En évoquant la « soudanisation » du Congo, l’ancien Président Joseph Kabila ne se livre pas à une rhétorique d’effroi, mais à une mise en garde dont la gravité mérite d’être prise à la mesure des tragédies contemporaines.
L’histoire récente du Soudan nous enseigne, avec une éloquence tragique, que les États ne s’abîment pas dans le chaos par un seul coup du sort : ils s’érodent d’abord dans la dilution de l’autorité, se fissurent dans la déliquescence institutionnelle, puis s’embrasent sous la pression conjuguée des rivalités internes et des convoitises extérieures.
Or, les signes avant-coureurs d’une telle dérive ne sauraient être ignorés. Lorsqu’un pays banalise la guerre au point de l’inscrire dans le quotidien, lorsqu’il fragmente son monopole de la violence légitime en laissant proliférer des groupes armés, lorsqu’il substitue à la rigueur de l’État l’arbitraire des intérêts particuliers, il s’engage, qu’il le veuille ou non, sur une pente périlleuse.
Le République démocratique du Congo se trouve aujourd’hui à ce carrefour critique, où l’hésitation entre ordre et désagrégation pourrait sceller son destin.
L’exigence d’un sursaut national
Face à cette perspective, la tentation de la polémique apparaît dérisoire, sinon coupable.

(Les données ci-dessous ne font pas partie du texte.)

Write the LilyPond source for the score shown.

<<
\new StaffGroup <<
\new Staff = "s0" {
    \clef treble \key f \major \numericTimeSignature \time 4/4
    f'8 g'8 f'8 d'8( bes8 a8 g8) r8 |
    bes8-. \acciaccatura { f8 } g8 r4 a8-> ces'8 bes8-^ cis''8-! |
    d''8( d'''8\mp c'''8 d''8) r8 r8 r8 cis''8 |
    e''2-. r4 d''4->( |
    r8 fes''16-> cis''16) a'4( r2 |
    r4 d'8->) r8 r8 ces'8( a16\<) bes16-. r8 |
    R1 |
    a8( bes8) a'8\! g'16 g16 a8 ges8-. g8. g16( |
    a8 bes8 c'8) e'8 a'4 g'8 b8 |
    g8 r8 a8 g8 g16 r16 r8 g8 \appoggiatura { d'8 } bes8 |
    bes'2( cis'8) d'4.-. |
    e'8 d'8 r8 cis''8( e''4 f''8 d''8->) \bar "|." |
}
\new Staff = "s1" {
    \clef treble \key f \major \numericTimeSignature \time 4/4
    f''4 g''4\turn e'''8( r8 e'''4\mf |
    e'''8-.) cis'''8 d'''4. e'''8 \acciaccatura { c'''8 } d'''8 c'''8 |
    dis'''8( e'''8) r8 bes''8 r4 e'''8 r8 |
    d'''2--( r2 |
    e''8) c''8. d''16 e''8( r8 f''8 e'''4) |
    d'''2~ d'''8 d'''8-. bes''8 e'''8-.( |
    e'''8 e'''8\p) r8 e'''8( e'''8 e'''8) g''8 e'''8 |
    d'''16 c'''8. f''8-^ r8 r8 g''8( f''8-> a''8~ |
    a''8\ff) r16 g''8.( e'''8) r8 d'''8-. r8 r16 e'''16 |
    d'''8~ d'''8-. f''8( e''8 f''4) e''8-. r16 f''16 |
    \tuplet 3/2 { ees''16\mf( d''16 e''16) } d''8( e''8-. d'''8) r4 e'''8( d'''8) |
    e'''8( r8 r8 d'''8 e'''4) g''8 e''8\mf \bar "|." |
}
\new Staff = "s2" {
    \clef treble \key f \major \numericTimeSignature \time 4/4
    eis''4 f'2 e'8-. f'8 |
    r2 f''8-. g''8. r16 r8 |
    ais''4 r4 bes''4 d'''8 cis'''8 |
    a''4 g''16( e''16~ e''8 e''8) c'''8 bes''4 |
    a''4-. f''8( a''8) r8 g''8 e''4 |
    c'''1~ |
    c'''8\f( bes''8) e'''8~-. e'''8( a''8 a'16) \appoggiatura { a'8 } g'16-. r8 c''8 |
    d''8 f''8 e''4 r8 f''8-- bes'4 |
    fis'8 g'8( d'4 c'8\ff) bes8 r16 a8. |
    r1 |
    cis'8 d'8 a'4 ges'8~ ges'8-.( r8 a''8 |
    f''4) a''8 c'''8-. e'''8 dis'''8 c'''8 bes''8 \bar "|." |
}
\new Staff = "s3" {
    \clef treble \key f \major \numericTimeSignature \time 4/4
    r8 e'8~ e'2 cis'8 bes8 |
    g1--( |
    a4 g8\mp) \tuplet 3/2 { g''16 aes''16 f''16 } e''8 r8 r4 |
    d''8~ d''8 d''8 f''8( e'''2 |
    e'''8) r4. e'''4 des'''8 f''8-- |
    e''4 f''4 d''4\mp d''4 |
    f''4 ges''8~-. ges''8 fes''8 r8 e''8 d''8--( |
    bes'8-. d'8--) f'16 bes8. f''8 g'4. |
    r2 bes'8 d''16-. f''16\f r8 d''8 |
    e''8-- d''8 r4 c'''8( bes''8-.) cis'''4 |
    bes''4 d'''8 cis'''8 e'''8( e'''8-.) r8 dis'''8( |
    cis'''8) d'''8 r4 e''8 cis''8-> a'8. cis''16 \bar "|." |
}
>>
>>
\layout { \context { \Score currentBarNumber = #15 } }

L’urgence commande au contraire une lucidité sans complaisance et un sursaut d’autorité fondé sur l’intérêt supérieur de la Nation.
Gouverner, ce n’est point administrer l’improvisation ni céder aux vertiges de la radicalisation ; c’est restaurer la cohérence de l’État, réaffirmer la primauté du droit et préserver l’unité nationale contre les forces centrifuges qui la menacent.
Il est dès lors impératif de rompre avec les pratiques délétères qui minent la crédibilité des institutions : le tribalisme qui fragmente le corps social, le népotisme qui corrompt l’exigence de mérite, la prédation qui érode les ressources publiques et l’incompétence qui discrédite l’exercice du pouvoir.
A défaut d’une telle refondation, le Congo risquerait de passer du statut d’État gouverné à celui de territoire disputé et l’Histoire, implacable, ne pardonne jamais aux nations qui refusent d’entendre les avertissements qui leur sont adressés.